NF sebagai Account Officer diduga mengetahui adanya persoalan pada dokumen persyaratan. Kendati demikian, menurut penyidik, proses analisis dan verifikasi tetap dilakukan hingga kredit dapat dicairkan.
Penyidik juga menemukan dugaan rekayasa dalam proses konfirmasi lapangan atau on the spot.
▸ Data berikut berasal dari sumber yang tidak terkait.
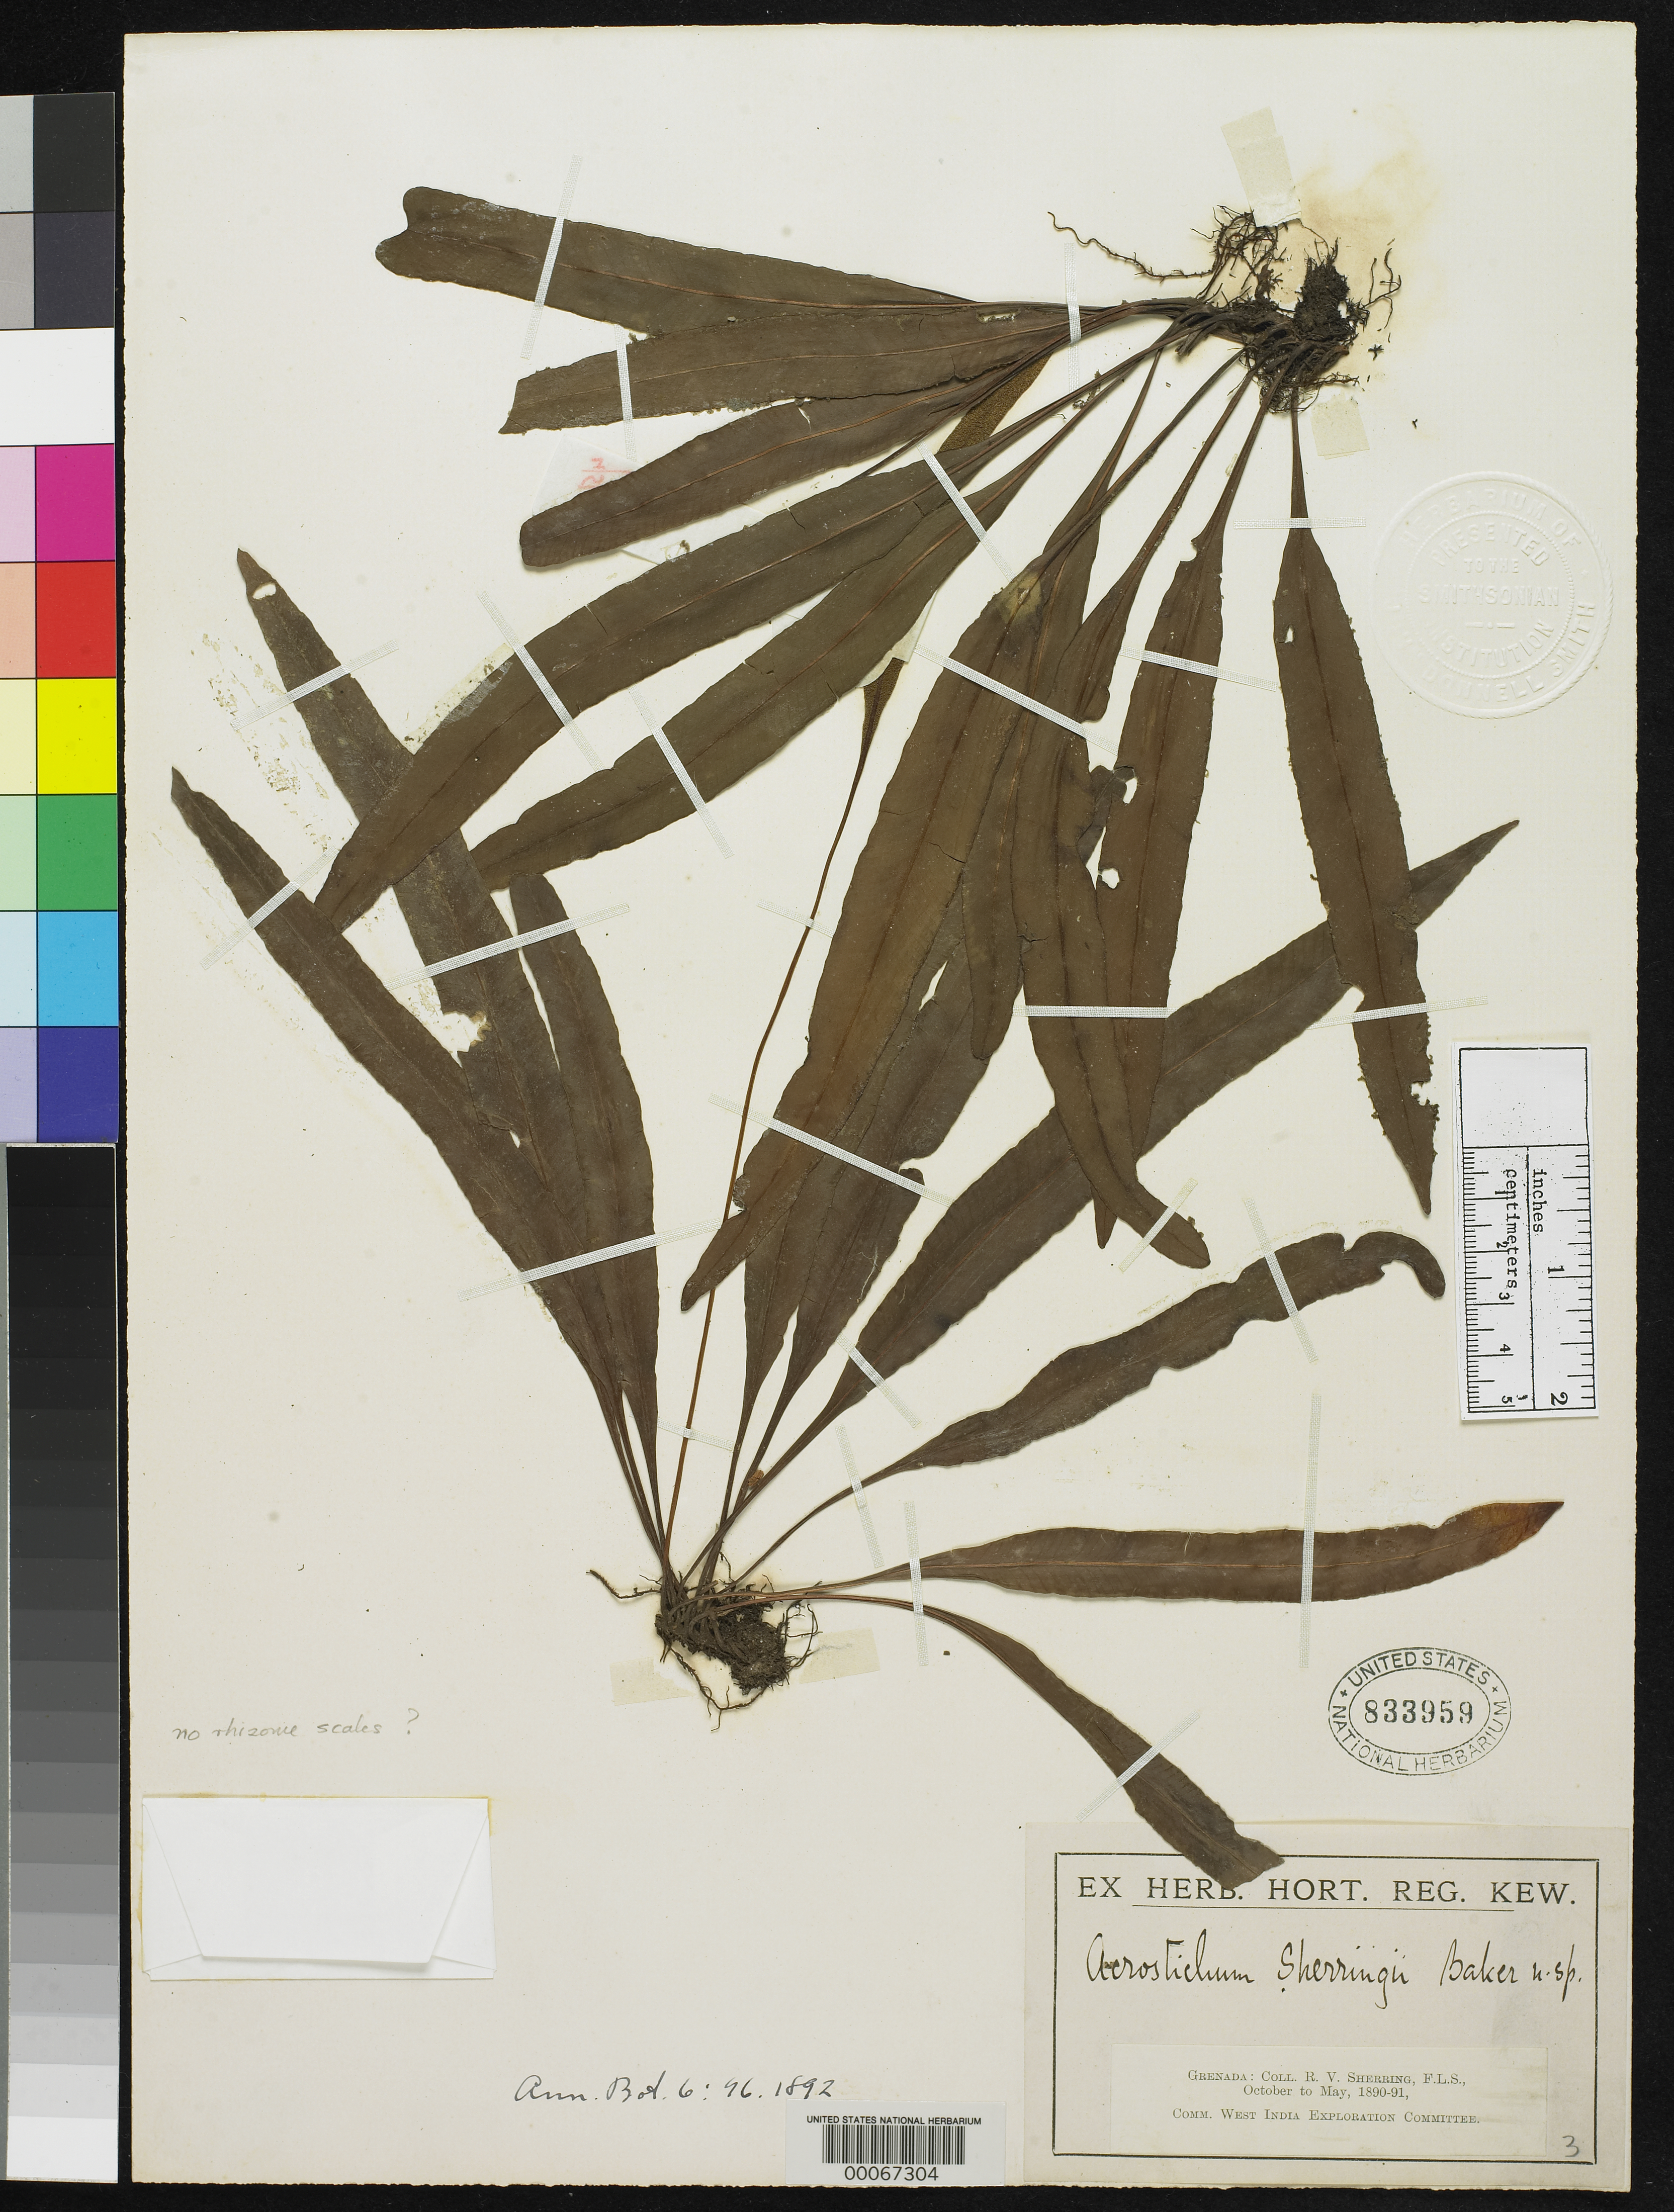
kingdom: Plantae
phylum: Tracheophyta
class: Polypodiopsida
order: Polypodiales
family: Pteridaceae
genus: Acrostichum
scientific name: Acrostichum sherringii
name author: Baker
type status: Isotype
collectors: R. Sherring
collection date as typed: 1890 to -- --- 1891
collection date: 1890/1891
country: Grenada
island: Windward Is.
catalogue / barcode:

Pemeriksaan tersebut diduga hanya dilakukan secara formalitas untuk mendukung pencairan kredit.
Lebih jauh, kepolisian menduga NF menerima uang sebesar Rp338,5 juta dari BH alias BK.
Sementara BH alias BK diduga menjadi pihak yang memperoleh keuntungan dari fasilitas kredit dengan menggunakan PT Aryando Sejahtera Abadi sebagai sarana pengajuan.
“Dari hasil penyidikan, terdapat dugaan perbuatan melawan hukum oleh BH alias BK serta penyalahgunaan wewenang oleh NF. Keduanya memiliki peran masing-masing dalam proses pengajuan hingga pencairan fasilitas kredit tersebut,” ujar Yudhis.
Kerugian Disebut Mencapai Rp8,7 Miliar
Berdasarkan hasil audit Badan Pemeriksa Keuangan (BPK) RI yang disampaikan kepolisian, perkara tersebut disebut menimbulkan kerugian keuangan negara/daerah sebesar Rp8.702.482.852.